Yesterday, Microsoft announced its intent to buy Parlano, maker of the MindAlign group chat software that eases collaboration among far-flung team members and provides support for the specific needs of Wall Street firms, including Chinese walls and security features. MindAlign is used by Wall Street firms such as ABN Amro, Cantor Fitzgerald, Deutsche Bank, Nomura, Putnam Investments and UBS."Given the way trading operations have become so global and there are so many different specialists across different asset classes and desks, they need a solution like group chat to distribute information broadly across all these teams and geographies and as a virtual team, respond to that information, formulate an action and execute,"says Jeff Schultz, senior vice president of worldwide marketing at Parlano."As a result, group chat has become mission critical within financial services." Schultz says several of his Wall Street customers want to expand the use of group chat beyond virtual teams in trading, sales training, IT and research organizations and move it out to the rest of the enterprise. For instance, marketing teams, investment banking teams who need to coordinate among each other and with the trading organization, and wealth management groups are all potential users of group chat. "Our customers are telling us that as their clients become more wealthy, they need more complex investment strategies that often involve a wealth manager having more insight into what's going on in, say, the foreign exchange markets or the equity markets," Schultz says. "Many of these banks are considering using group chat to better tie those wealth managers to the trading floor."
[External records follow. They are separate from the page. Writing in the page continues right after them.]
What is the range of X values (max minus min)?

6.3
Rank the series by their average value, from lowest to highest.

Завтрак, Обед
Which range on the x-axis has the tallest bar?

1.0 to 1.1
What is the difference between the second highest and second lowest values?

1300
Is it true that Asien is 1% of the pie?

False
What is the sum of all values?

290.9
Microsoft plans to make this acquired chat software more ubiquitous and extensible. It will make a Microsoft-branded version of MindAlign available in the first quarter of 2008, and sometime after that, integrate the group chat software into Office Communications Server. When that happens, existing MindAlign server license holders will be given an Office Communications Server, so they will receive Microsoft instant message and presence tools as well.
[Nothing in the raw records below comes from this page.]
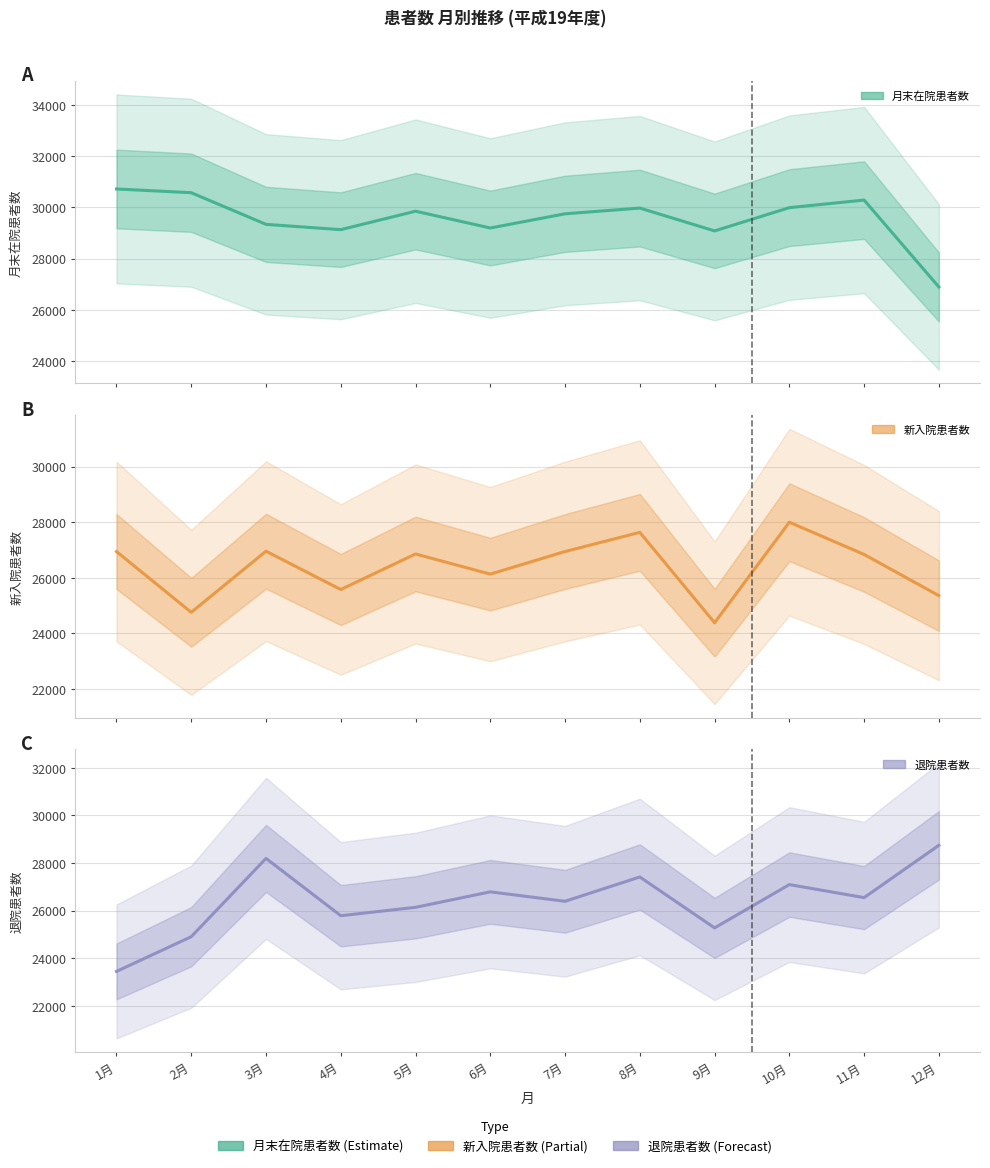

What value does the 退院患者数 series have at 12月?

28744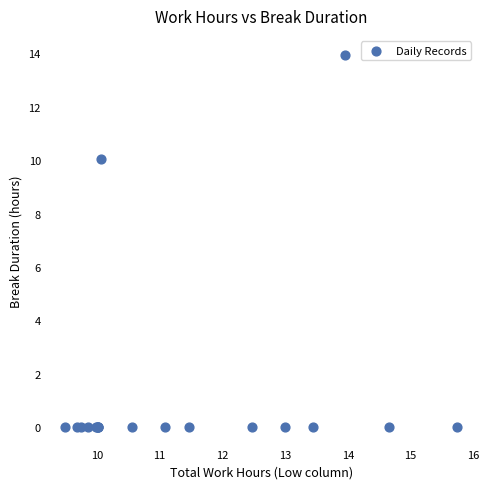

What Y value in the scatter plot is closest to 6?

10.1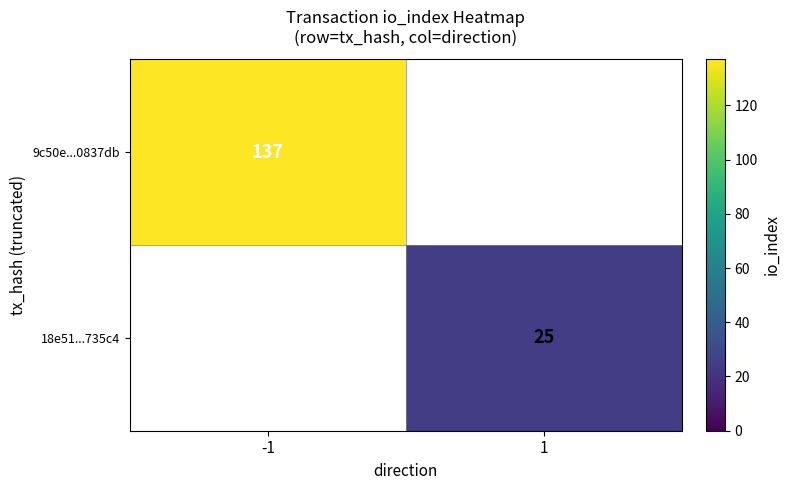

The value of 18e51...735c4 at 1 is 25. True or false?

True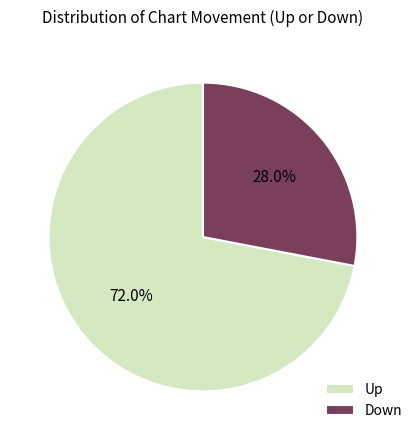

Which category accounts for the majority?

Up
This acquisition is a step in Microsoft's "unified communications strategy" in which it hopes to provide integrated communication tools that, with the use of presence awareness, will allow anywhere, anytime communications via a variety of channels - email, instant messaging, videoconferencing, audioconferencing, web meetings or, now, group chat. "We think that in five to ten years the idea of dialing somebody blindly will be a quaint notion, because the power of presence awareness integrated with a shared directory enables a whole new unified or streamlined communication experience," says Clint Patterson, director of public relations in Microsoft's Unified Communications Group. At a launch event in San Francisco October 16, Microsoft will roll out Office Communications Server 2007 (which will include some Live Meeting capabilities for on-premise audio and video conferencing for companies who want to deploy those at the server level) and Office Communicator 2007, along with Microsoft Roundtable (a video and audio conferencing device). At the same event, Microsoft will launch new versions of its hosted anti-spam, anti-virus Exchange Hosted Services and an update to Exchange Server."Microsoft is betting big and investing heavily in voice over IP and unified communications," Patterson says.
One question Patterson won't answer yet is whether or not MindAlign will continue to run on Blackberries. (Communicator Mobile runs on Windows Mobile phones.) "Today we're focused on trying to close the acquisition," he says. "As to what mobile platforms we'll support, we'll come out with more information after we bring the two teams together and develop that joint road map."